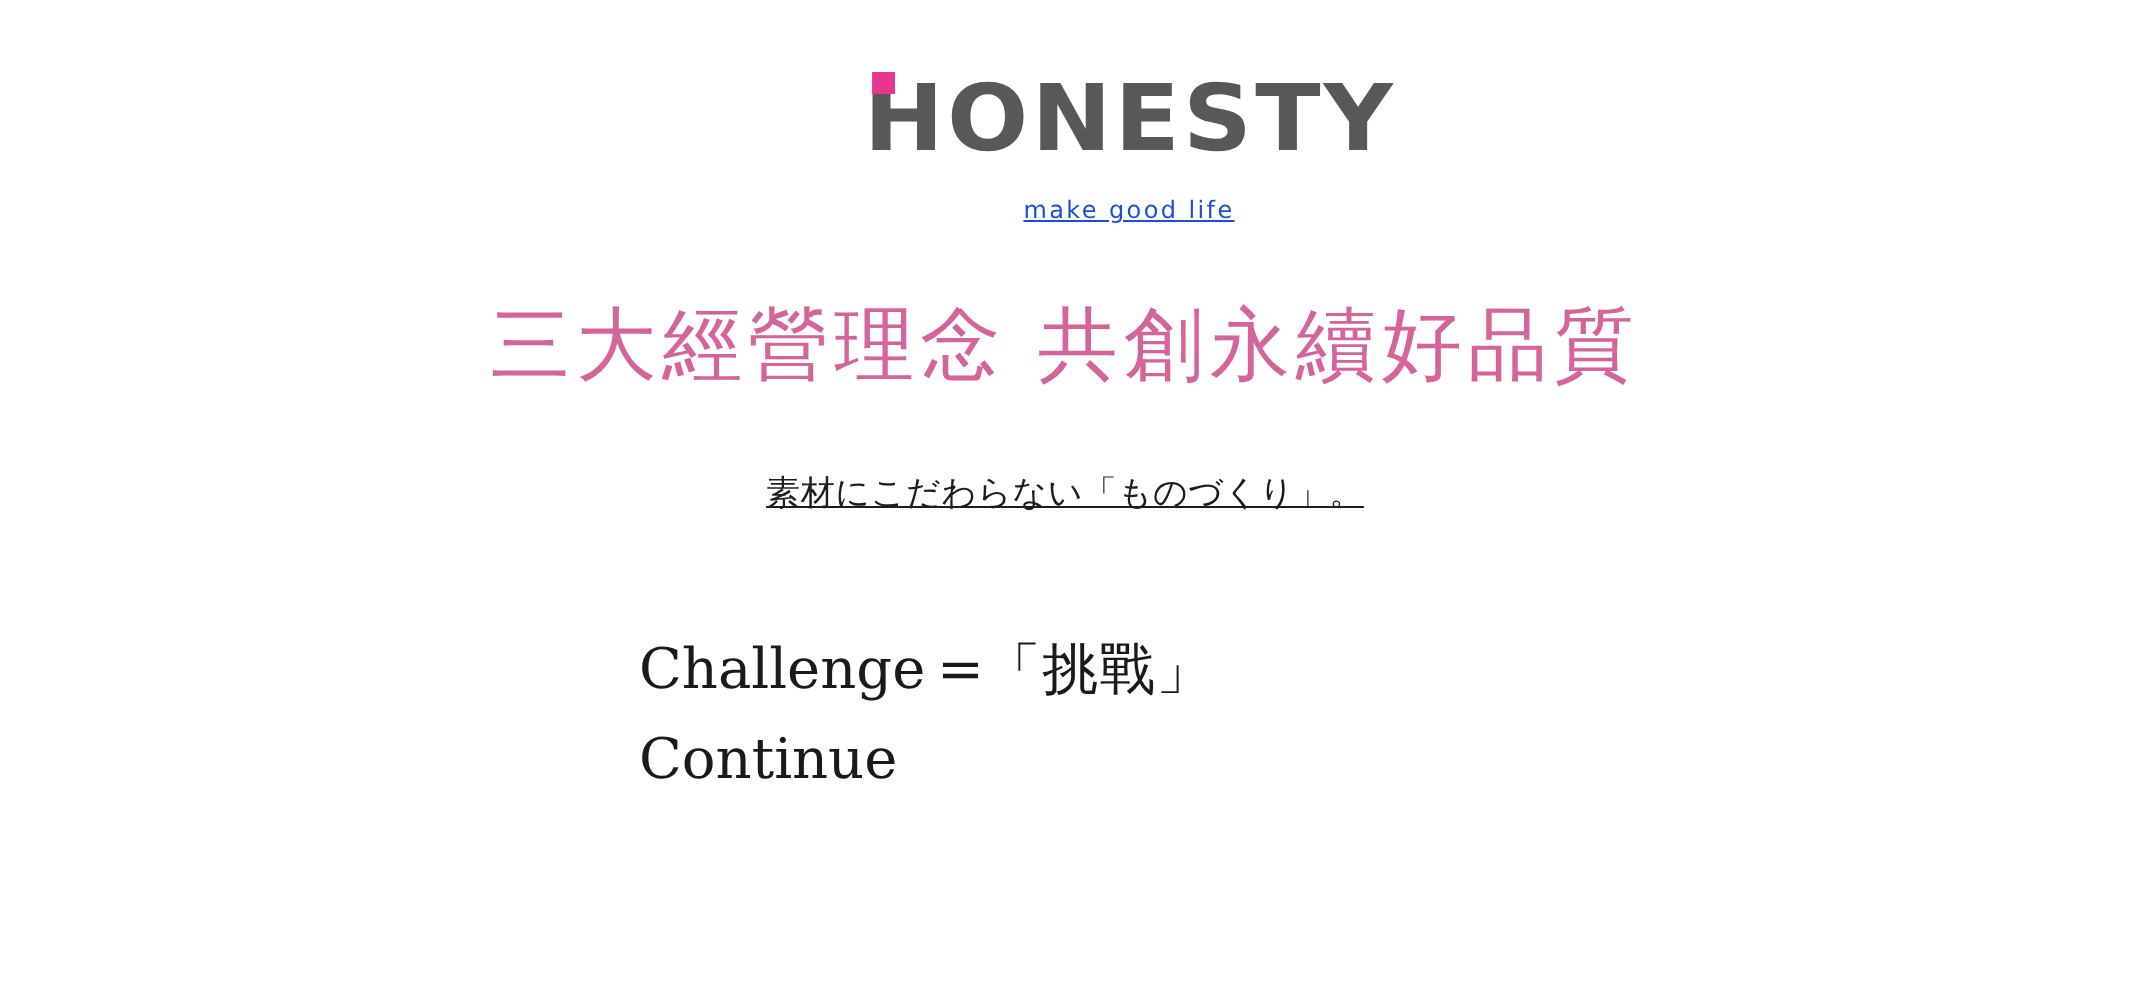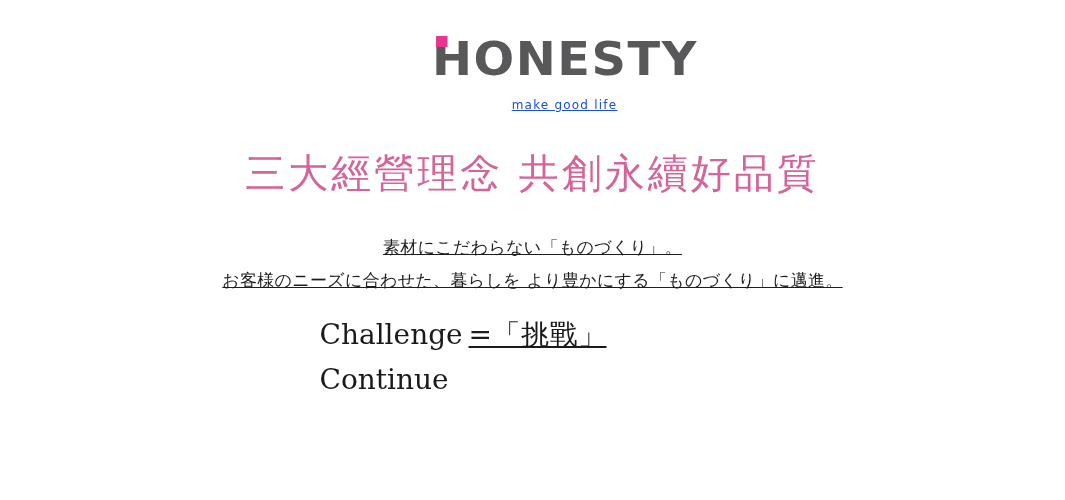--- a/index.html
+++ b/index.html
@@ -130,41 +130,39 @@
   }
 
   .principle-spacer {
     flex: 1 1 auto;
   }
 
   .principle-value {
     flex: 0 0 auto;
     text-align: left;
     letter-spacing: 0.5px;
-    text-decoration: underline;
   }
 </style>
 </head>
 <body>
 
 <div class="page">
 
   <div class="logo-block">
     <div class="logo-wordmark">
       <span class="logo-dot"></span>
       <span>HONESTY</span>
     </div>
     <div class="logo-tagline">make good life</div>
   </div>
 
   <div class="headline">三大經營理念  共創永續好品質</div>
 
   <div class="body-copy">
     <div class="body-line">素材にこだわらない「ものづくり」。</div>
-    <div class="body-line">お客様のニーズに合わせた、暮らしを より豊かにする「ものづくり」に邁進。</div>
   </div>
 
   <div class="principles">
     <div class="principle-row">
       <span class="principle-term">Challenge</span>
       <span class="principle-spacer"></span>
       <span class="principle-value">=「挑戰」</span>
     </div>
     <div class="principle-row">
       <span class="principle-term">Continue</span>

» Task description
All of the entries need to be retyped word for word, pictures excluded.

» Response to the task
--- a/index.html
+++ b/index.html
@@ -130,41 +130,39 @@
   }
 
   .principle-spacer {
     flex: 1 1 auto;
   }
 
   .principle-value {
     flex: 0 0 auto;
     text-align: left;
     letter-spacing: 0.5px;
-    text-decoration: underline;
   }
 </style>
 </head>
 <body>
 
 <div class="page">
 
   <div class="logo-block">
     <div class="logo-wordmark">
       <span class="logo-dot"></span>
       <span>HONESTY</span>
     </div>
     <div class="logo-tagline">make good life</div>
   </div>
 
   <div class="headline">三大經營理念  共創永續好品質</div>
 
   <div class="body-copy">
     <div class="body-line">素材にこだわらない「ものづくり」。</div>
-    <div class="body-line">お客様のニーズに合わせた、暮らしを より豊かにする「ものづくり」に邁進。</div>
   </div>
 
   <div class="principles">
     <div class="principle-row">
       <span class="principle-term">Challenge</span>
       <span class="principle-spacer"></span>
       <span class="principle-value">=「挑戰」</span>
     </div>
     <div class="principle-row">
       <span class="principle-term">Continue</span>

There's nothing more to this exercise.